Shame... December 10, 2020
Updated: Sep 2, 2021
I mentioned briefly to my two sober companions here in Needham about my need to do something in our community. They both had their guard up immediately, and I could feel their nervousness about putting themselves out there. They each expressed their concerns with allowing their stories to get out there, what it would look like to others - teachers, schools, former colleagues, etc.
I feel this so much. I get this. I have been grappling with this immensely. And this is exactly what I want to get past! The shame. The embarrassment. The need to hide this SECRET. I don't want women in Needham to be alone and feel like they don't have anyone to reach out to when experiencing that idea of fear and being out of control. "The Unexpected Joy of Being Sober," talks about how alcohol is a highly addictive drug. It isn't your fault. This isn't something to be ashamed of, but rather you have been taken advantage of by this chemical. You are sick.
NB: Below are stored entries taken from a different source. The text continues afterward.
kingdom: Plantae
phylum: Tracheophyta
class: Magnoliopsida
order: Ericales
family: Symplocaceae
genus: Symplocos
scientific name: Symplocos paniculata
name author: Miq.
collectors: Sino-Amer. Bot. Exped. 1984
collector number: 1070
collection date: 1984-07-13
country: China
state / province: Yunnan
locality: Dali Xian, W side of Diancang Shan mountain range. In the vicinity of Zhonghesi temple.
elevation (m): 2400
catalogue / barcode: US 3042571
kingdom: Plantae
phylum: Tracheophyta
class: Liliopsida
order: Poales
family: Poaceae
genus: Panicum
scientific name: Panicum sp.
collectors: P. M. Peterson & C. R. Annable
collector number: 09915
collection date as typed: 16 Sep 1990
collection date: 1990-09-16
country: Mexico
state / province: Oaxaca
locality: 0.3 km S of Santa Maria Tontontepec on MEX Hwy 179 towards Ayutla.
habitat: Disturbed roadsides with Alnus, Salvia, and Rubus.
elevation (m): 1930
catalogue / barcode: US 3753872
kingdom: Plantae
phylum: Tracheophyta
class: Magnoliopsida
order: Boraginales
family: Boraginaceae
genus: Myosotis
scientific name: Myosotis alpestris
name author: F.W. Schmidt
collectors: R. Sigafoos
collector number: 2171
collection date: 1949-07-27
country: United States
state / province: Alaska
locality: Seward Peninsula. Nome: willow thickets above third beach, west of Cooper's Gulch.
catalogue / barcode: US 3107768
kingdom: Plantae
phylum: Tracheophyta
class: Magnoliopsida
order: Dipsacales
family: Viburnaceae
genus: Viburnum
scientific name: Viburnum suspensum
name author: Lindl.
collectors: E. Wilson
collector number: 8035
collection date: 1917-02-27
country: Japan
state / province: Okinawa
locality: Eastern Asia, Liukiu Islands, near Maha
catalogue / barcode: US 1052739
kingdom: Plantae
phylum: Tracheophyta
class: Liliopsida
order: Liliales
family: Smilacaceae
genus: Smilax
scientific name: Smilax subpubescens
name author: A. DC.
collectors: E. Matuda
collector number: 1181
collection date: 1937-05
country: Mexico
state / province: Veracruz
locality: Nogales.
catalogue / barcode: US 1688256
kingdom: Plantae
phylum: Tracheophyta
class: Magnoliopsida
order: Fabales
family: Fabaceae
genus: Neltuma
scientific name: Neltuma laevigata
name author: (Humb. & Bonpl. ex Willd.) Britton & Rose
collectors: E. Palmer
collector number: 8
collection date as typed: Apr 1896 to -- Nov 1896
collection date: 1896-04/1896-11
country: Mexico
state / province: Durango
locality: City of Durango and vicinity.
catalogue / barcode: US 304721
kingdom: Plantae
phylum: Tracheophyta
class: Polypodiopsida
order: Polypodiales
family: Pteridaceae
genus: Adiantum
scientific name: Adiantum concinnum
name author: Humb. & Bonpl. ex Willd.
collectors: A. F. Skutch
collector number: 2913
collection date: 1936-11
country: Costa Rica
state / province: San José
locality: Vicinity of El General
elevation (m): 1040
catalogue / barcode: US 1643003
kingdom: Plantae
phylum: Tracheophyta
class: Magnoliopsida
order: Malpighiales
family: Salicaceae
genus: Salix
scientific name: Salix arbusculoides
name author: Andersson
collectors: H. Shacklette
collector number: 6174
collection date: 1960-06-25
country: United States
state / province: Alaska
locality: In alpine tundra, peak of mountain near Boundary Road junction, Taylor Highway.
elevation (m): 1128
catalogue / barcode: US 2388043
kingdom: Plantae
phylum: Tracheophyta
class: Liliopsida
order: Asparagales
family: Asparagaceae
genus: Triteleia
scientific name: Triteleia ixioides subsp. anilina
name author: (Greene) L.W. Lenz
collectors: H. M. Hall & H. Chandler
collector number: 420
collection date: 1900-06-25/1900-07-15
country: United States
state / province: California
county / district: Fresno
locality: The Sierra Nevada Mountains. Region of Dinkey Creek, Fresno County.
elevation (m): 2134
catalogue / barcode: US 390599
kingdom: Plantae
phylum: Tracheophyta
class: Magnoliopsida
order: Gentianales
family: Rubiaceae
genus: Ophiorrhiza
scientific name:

I think, instead, it is something for us to be proud of, that we are able to recognize it and do something about it. Ever since a young age, we are pushed on us that alcohol makes life easier and better. From the news, commercials, tv shows, and magazines. In all the 80's and 90's movies - the main characters, the "less cool" girls finally got "cool" once they drank alcohol. Dirty Dancing, Clueless, Save the Last Dance, 10 things I Hate About You - these were a few movies the author mentioned. This has been ingrained in our young, female minds since we were teenagers. We should not be ashamed.
I spoke to another sober curious friend just now on the phone, and I feel traction. I feel the earth moving beneath us and something growing around us. We need to support one another, especially during this holiday season.